The first version of the software simulation system used cataloging data to form associations between the usage histories of users of the library system, as well as linking content from works accessed during the initial conference to the topics presented by the speakers (in the context of a multi-layered visual representation). Another system, part of an installation at a program around the theme of "uncomputability", prompted users to participate in the construction of a collective poem by scanning in books from the collection which had meaningful associations for them. Another highly interactive implementation allowed users to engage their practices of sharing knowledge through metaphors of gardening: cultivation, care, attention, and community.

Our installations have been featured by The Queens Museum, The Distributed Web Summit by The Internet Archive, The School For Poetic Computation, Prime Produce, The Current Museum, vTaiwan, and Storefront for the Commons.

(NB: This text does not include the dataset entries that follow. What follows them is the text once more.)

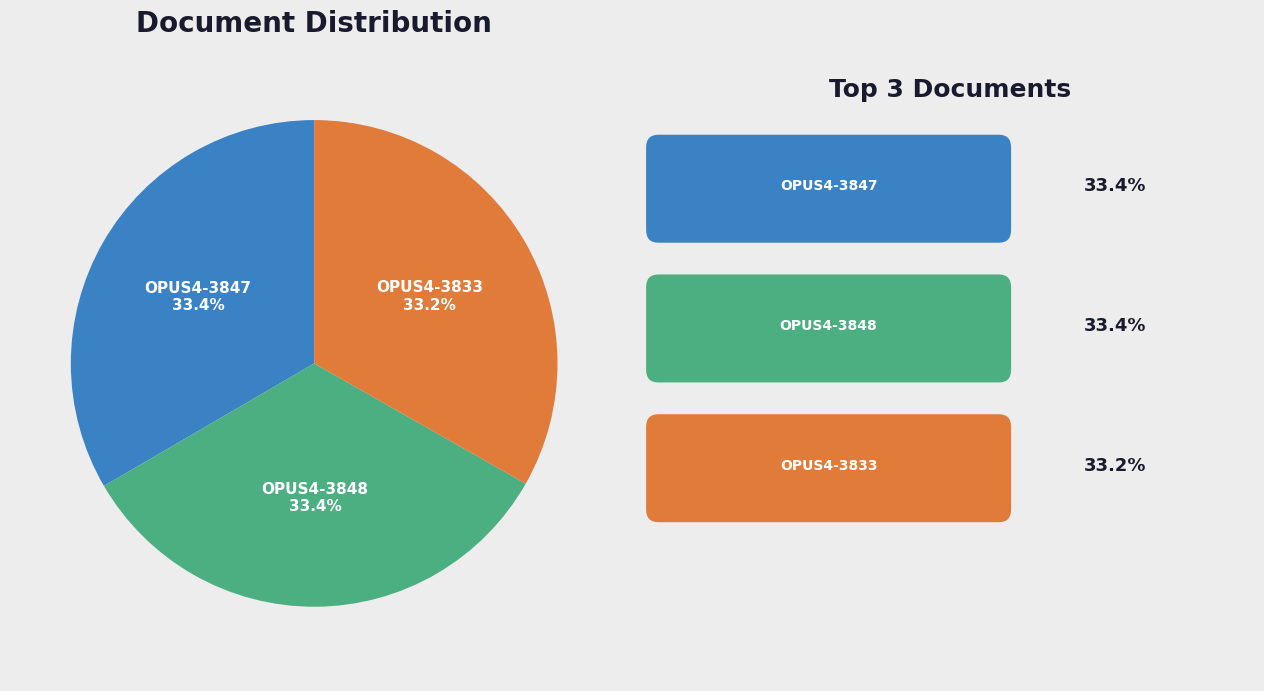

What is the ratio of the value at OPUS4-3848 to the value at OPUS4-3847?

1.0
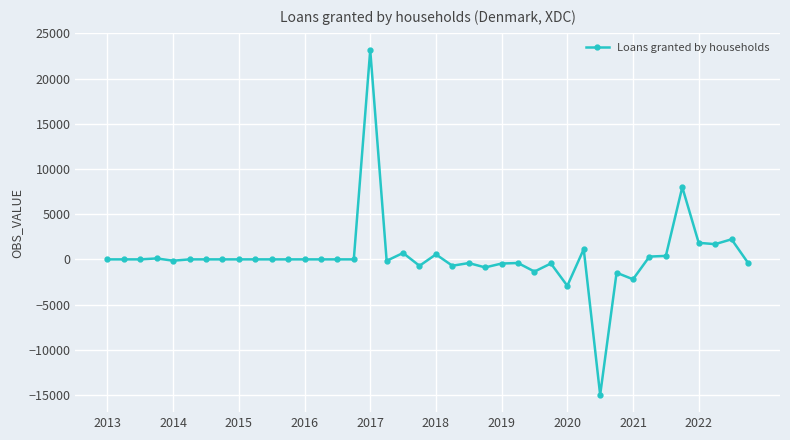

Count the number of categories in the chart.

40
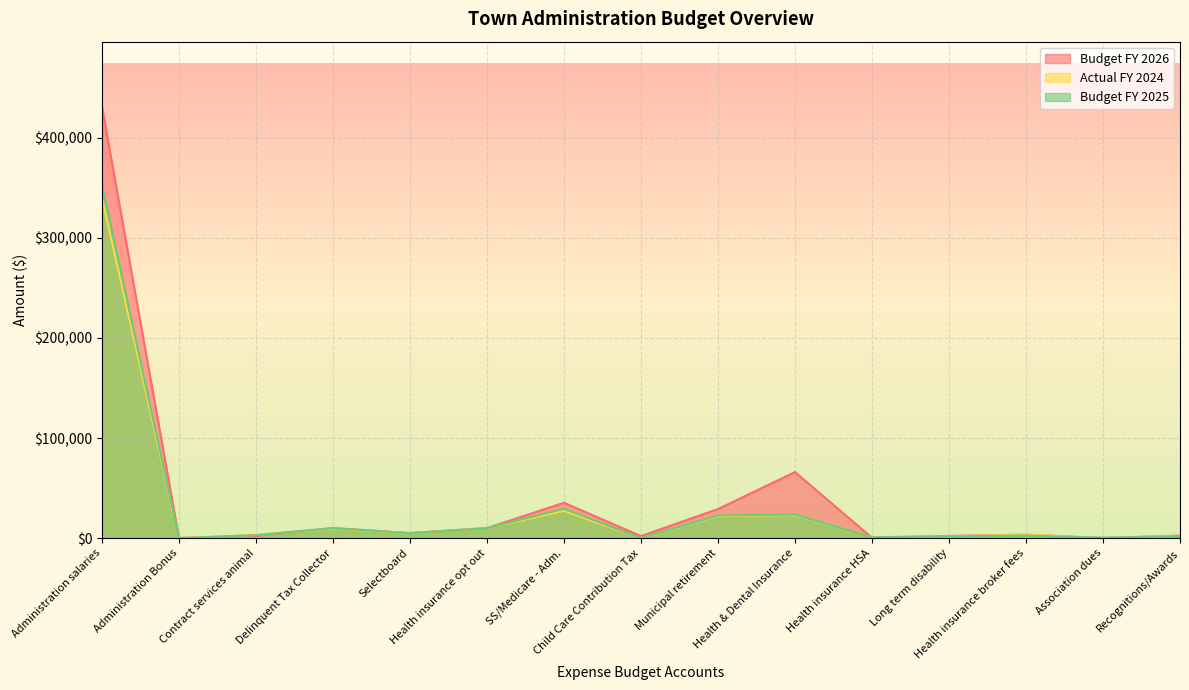

What is the total value across all series at Administration Bonus?

168.0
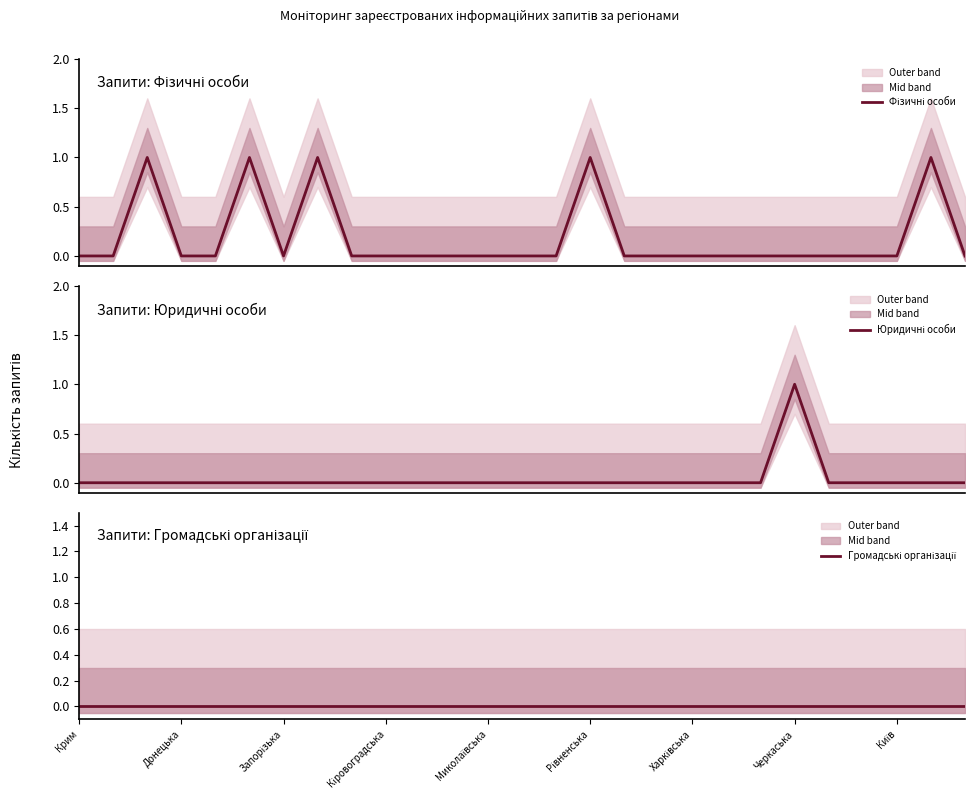

True or false: Фізичні особи and Юридичні особи cross at least once.

False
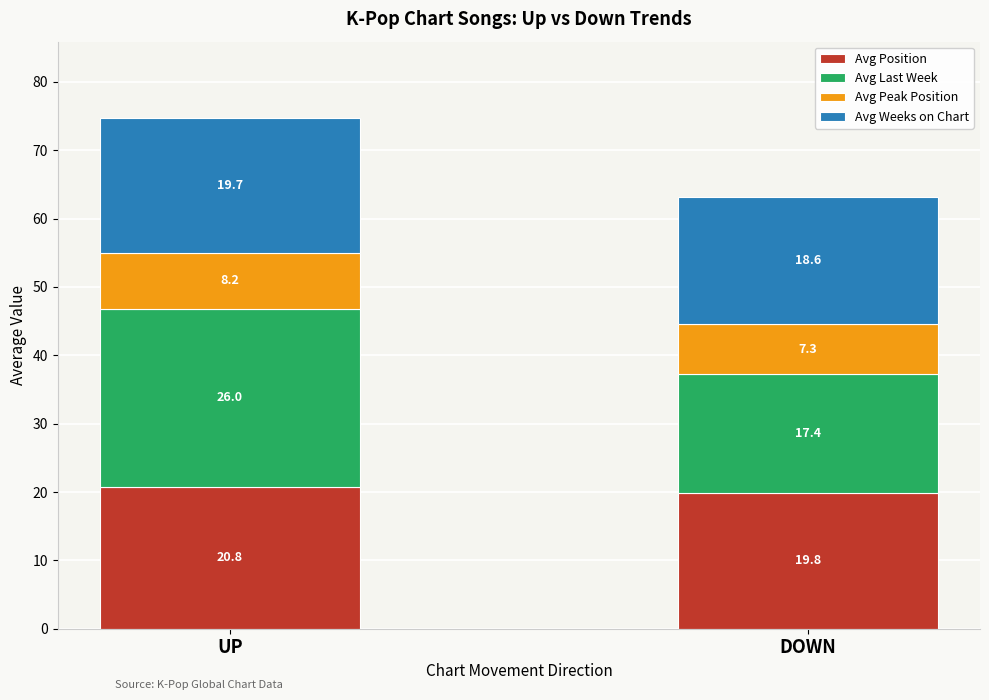

At which category is the sum across all series the highest?

UP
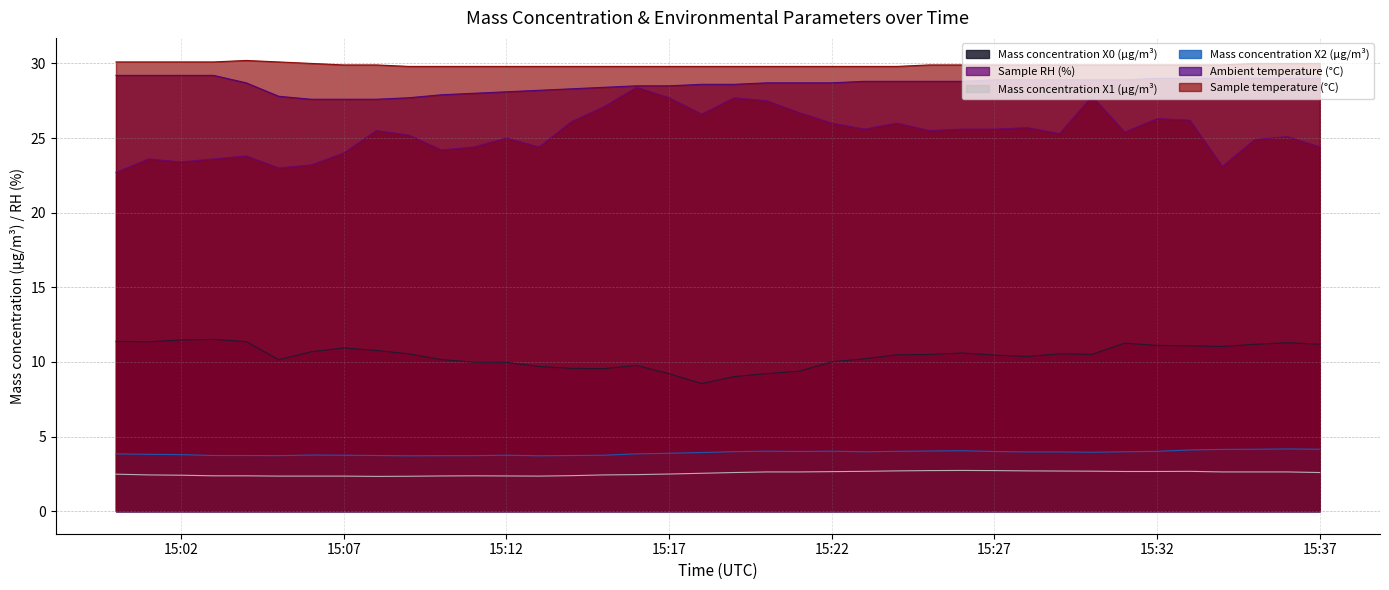

What is the label of the 28th point from the right?

2022-06-06 15:10:00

While the specific implementation of the installation for the ACH conference is still in preliminary stages of development, we are building on the themes of direct engagement, and collective, emergent explorations of structures of knowledge that can reveal hidden assumptions and biases latent in our approaches to technology and society. Based on our history of successful, memorable installations and collaborations, we are confident that this installation will contribute a valuable critical, conceptual, and technological resource the conference. We hope to produce an ecology for new collaborations, unexpected encounters, and deeper explorations of the themes and methods of the conference, and would be happy to be able to provide more detail soon.